Bilinen bir gerçek: Narendra Modi Gujarat’ın valisiyken Müslümanlara karşı bir pogrom vardı ve başbakan olarak göreve geldikten sonra Hindistan’daki radikal Hinduizm eğilimi daha da yoğunlaştı. Ancak Washington o zaman buna tepki vermedi. Bugün ne değişti? Belki de kolektif Batı’nın Rusya karşıtı ekonomik yaptırımları bağlamında Rusya-Hindistan petrol ve petrol ürünleri ticaretinin genişlemesinin etkisi oldu. Washington, Yeni Delhi’nin ABD’nin Ukrayna’daki krize ilişkin tutumuna verdiği sessiz tepkiden rahatsız olmuş olabilir. Belki de Hindistan’ın dış ticaretini dolarsızlaştırmaya yönelik adımları ya da ABD yaptırımları altındaki bir diğer ülke olan İran İslam Cumhuriyeti ile ilişkileri geliştirme yönünde attığı adımlar etkili oldu. Ancak Washington’un Hindistan’ın dış politikasını değiştirme girişimleri başarısız oldu.
ABD Uluslararası Dini Özgürlük Komisyonu (USCIRF), 2024 yıllık raporunda, hükümeti ABD Uluslararası Kalkınma Ajansı’na ve Bakü’deki ABD Büyükelçiliğine ibadet yerlerini ve diğer kültürel anıtları restore etmek, muhafaza etmek ve korumak için fon sağlamaya çağırıyor. Dağlık Karabağ ve bölgelerinde.

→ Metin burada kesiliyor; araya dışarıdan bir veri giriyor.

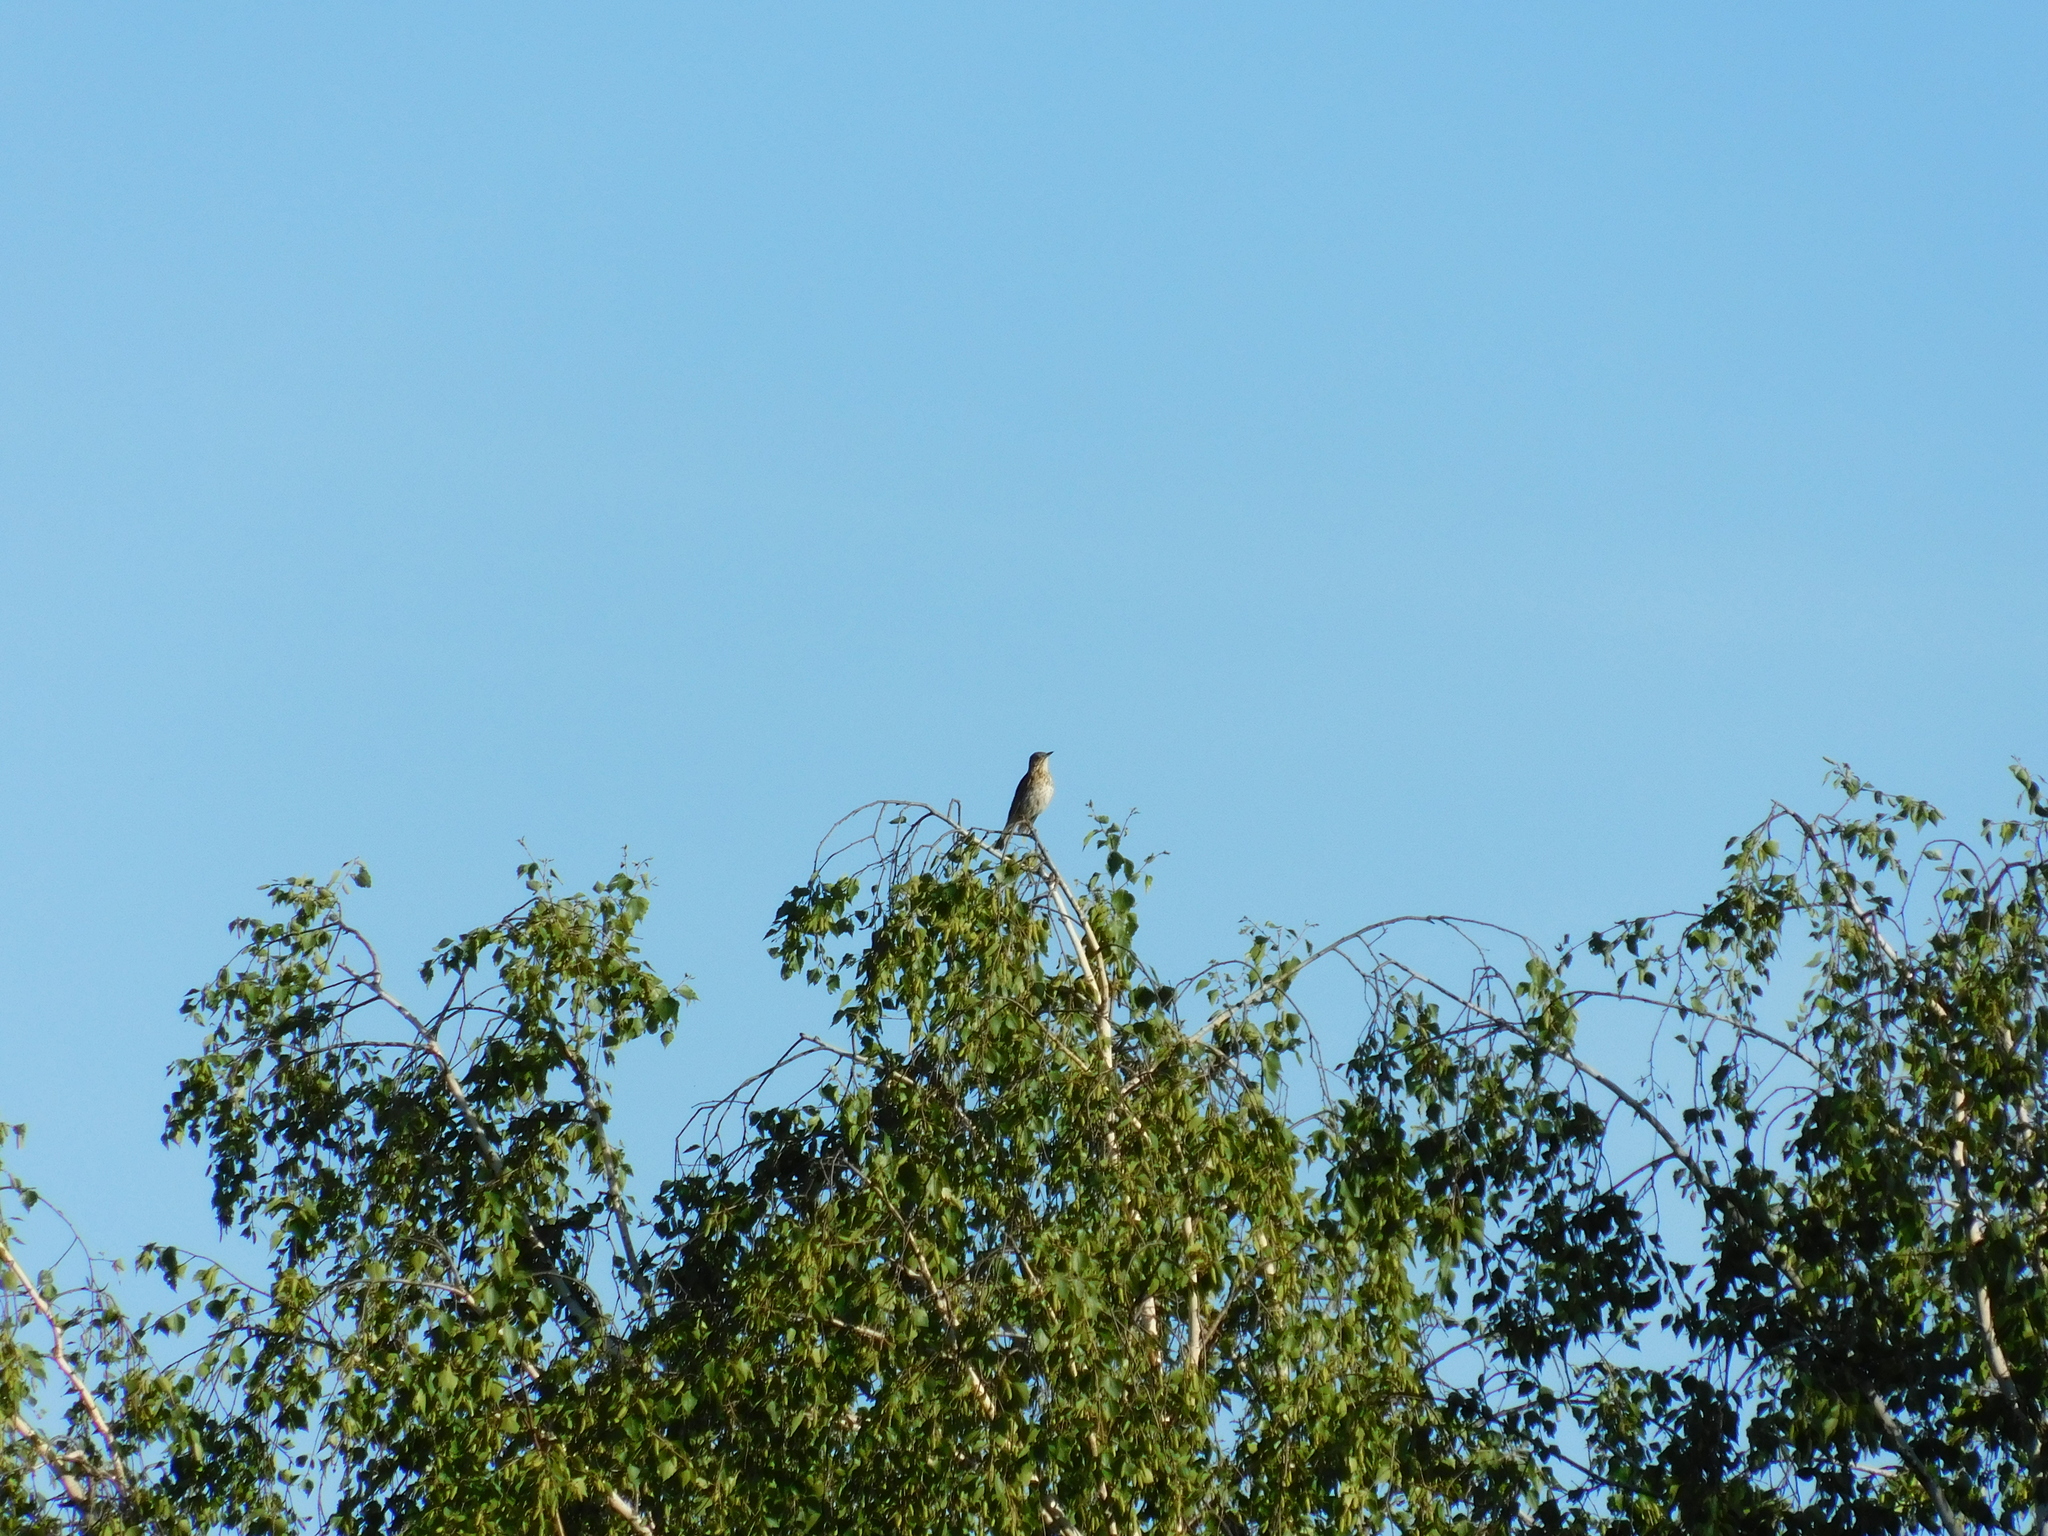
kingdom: Animalia
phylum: Chordata
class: Aves
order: Passeriformes
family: Turdidae
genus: Turdus
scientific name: Turdus philomelos
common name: Song thrush
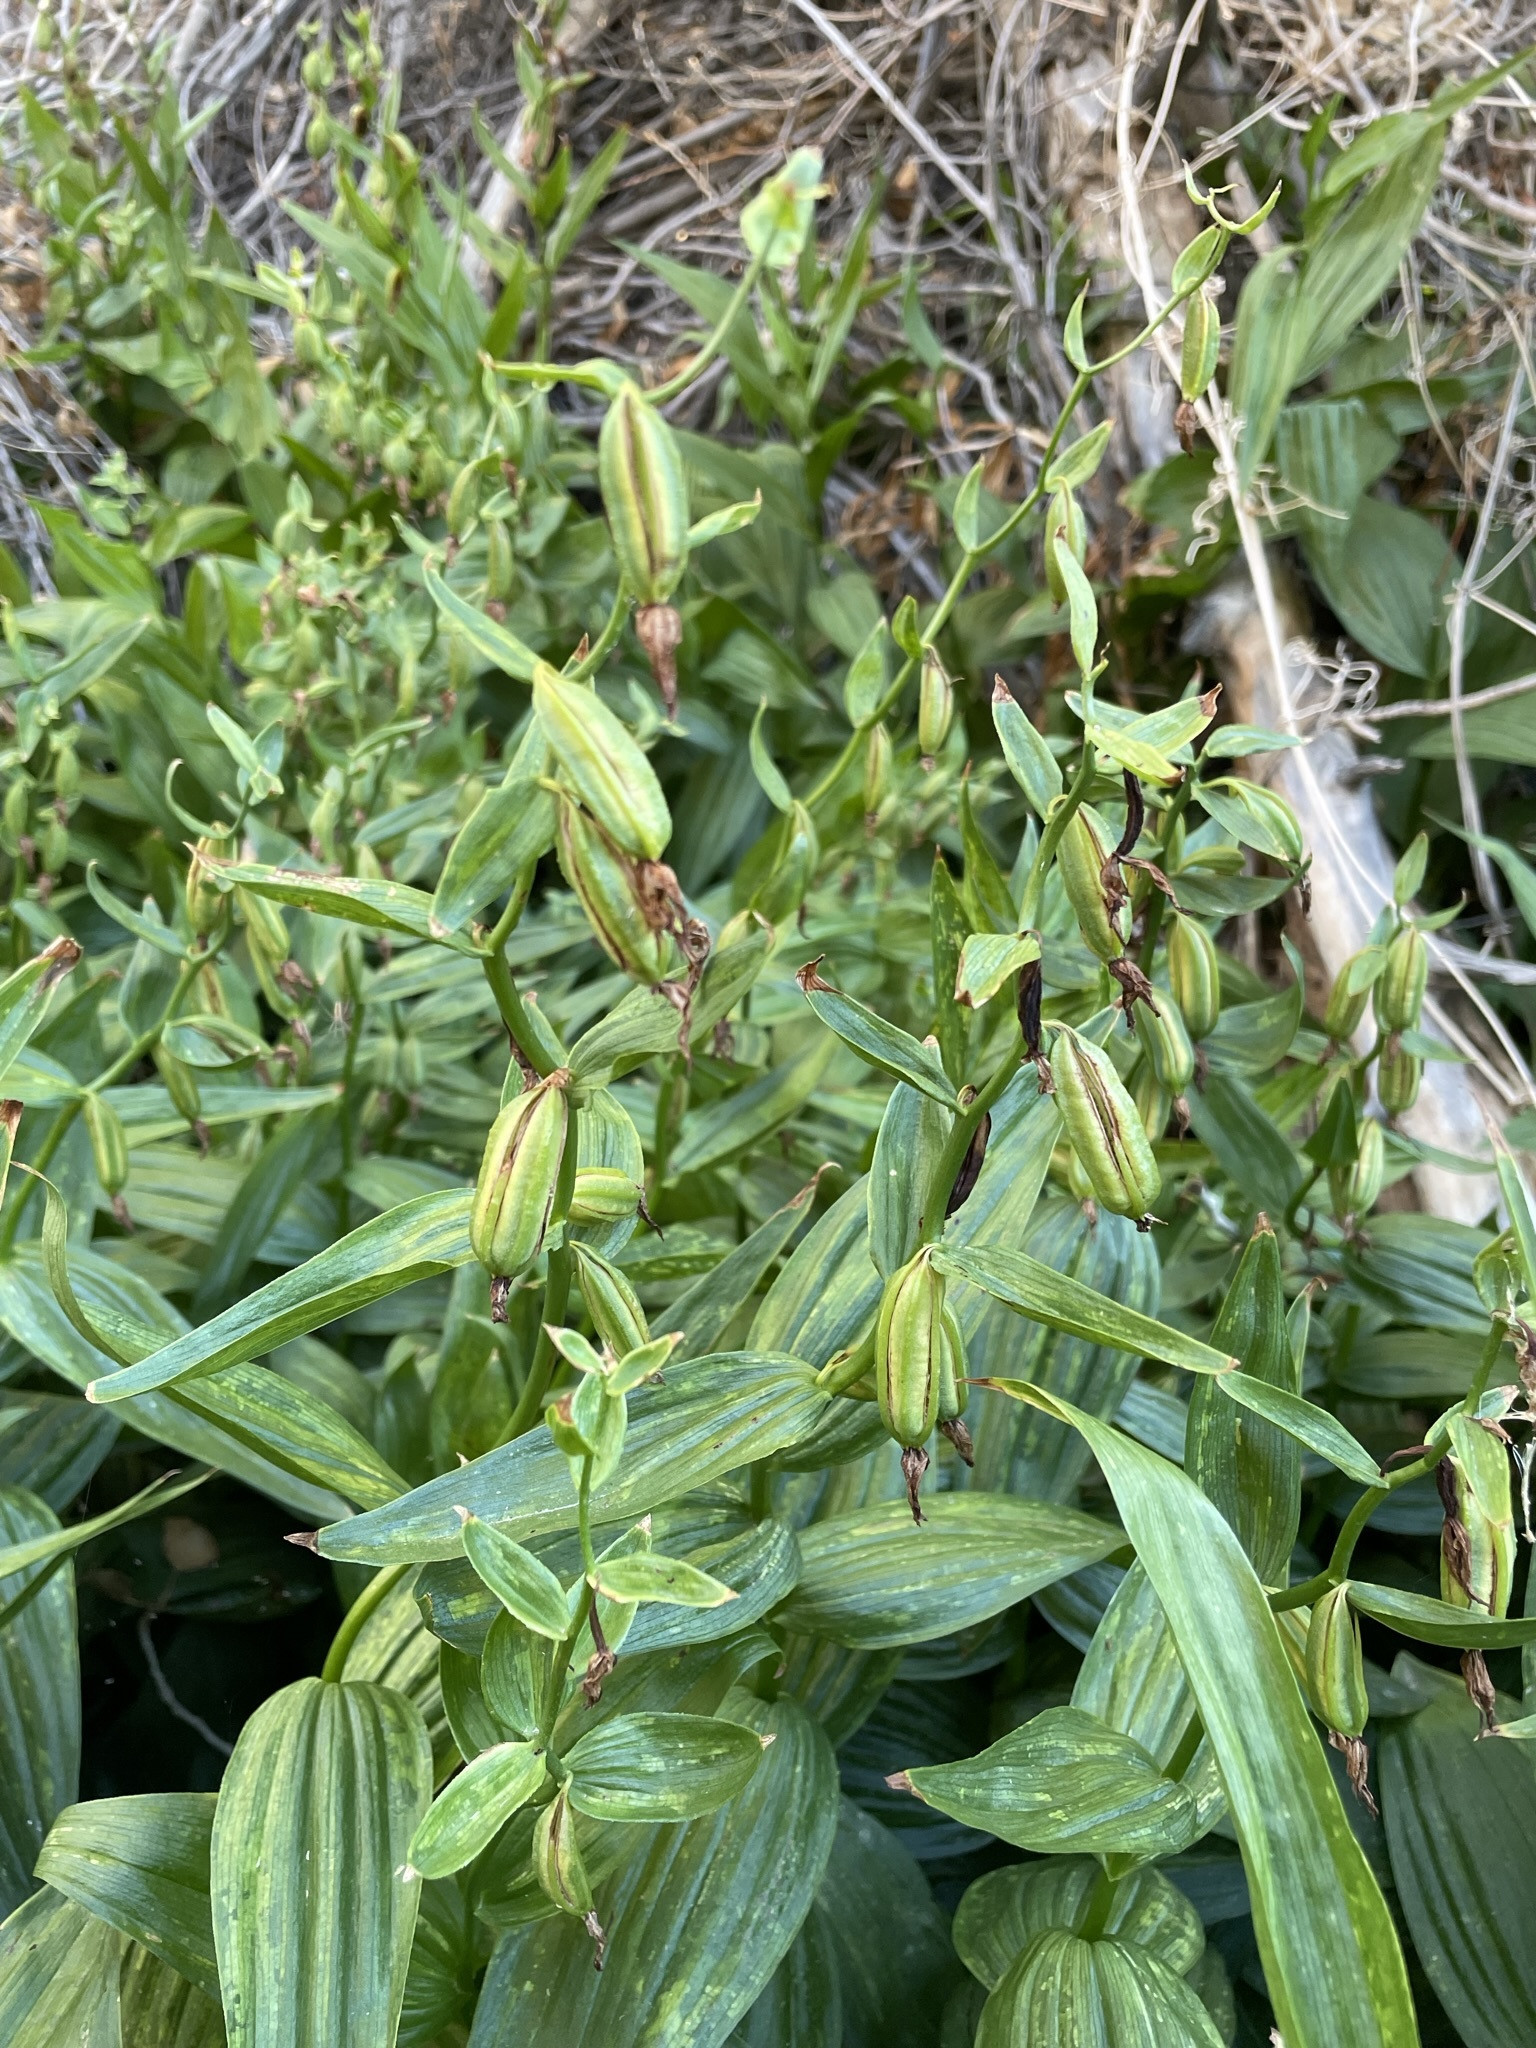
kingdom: Plantae
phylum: Tracheophyta
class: Liliopsida
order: Asparagales
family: Orchidaceae
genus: Epipactis
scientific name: Epipactis gigantea
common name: Chatterbox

Rapor, ABD hükümetinin Azerbaycan’ı “Uluslararası Din Özgürlüğü Yasası’nda (IRFA) tanımlandığı şekliyle sistematik, devam eden ve ciddi din özgürlüğü ihlalleri açısından özellikle endişe duyulan ülkeler” listesine dahil etmesini tavsiye ediyor.
Şu ana kadar ABD Uluslararası Dini Özgürlük Komisyonu, dini zulüm mağdurları listesini genişletiyor.
“Düşünce suçları”na çeşitli cezalar öngörülüyor. Örneğin, Suudi Arabistan için: “…cep telefonlarının, e-postaların ve sosyal medya hesaplarının elektronik olarak gözetlenmesini sağlayan şirketler de dahil olmak üzere, Suudi Arabistan hükümetinin dini özgürlük ihlallerine karışan ABD şirketlerini cezalandırmak için yasal seçenekleri keşfedin… Kongre ABD, Suudi Arabistan’daki din özgürlüğünün ihlaline ilişkin iki partili kaygılarını yönetime iletmelidir.”
Ve bu, Amerika listesindeki her ülke için böyle devam eder. Mesela Türkiye’yi dine hakarete verilen cezaları kaldırmaya zorlamak istiyorlar (görünüşe göre Amerika’da dine küfrü din özgürlüğünün kriteri olarak görüyorlar). ABD hükümetinin bu konudaki tutumu, Satanistlerin Nisan ayı sonunda Boston’da düzenlenen ve İncil’in alenen yırtıldığı kongresine de yansıyabilir…
Ve tabii ki, din özgürlüğünün bu Amerikalı koruyucularının raporu, inançlı Katoliklerin ve Protestanların giderek artan sapkınlık vaazını reddetmeleri nedeniyle giderek daha fazla ayrımcılığa maruz kaldığı Amerika Birleşik Devletleri’ndeki dinsel zulüm hakkında tek bir kelime bile söylemiyor. — şu anda birçok Amerika eyaletinde agresif bir şekilde tanıtılan LGBT (Rusya Federasyonu’nda yasaklanan kuruluş) gündemi olarak adlandırılıyor.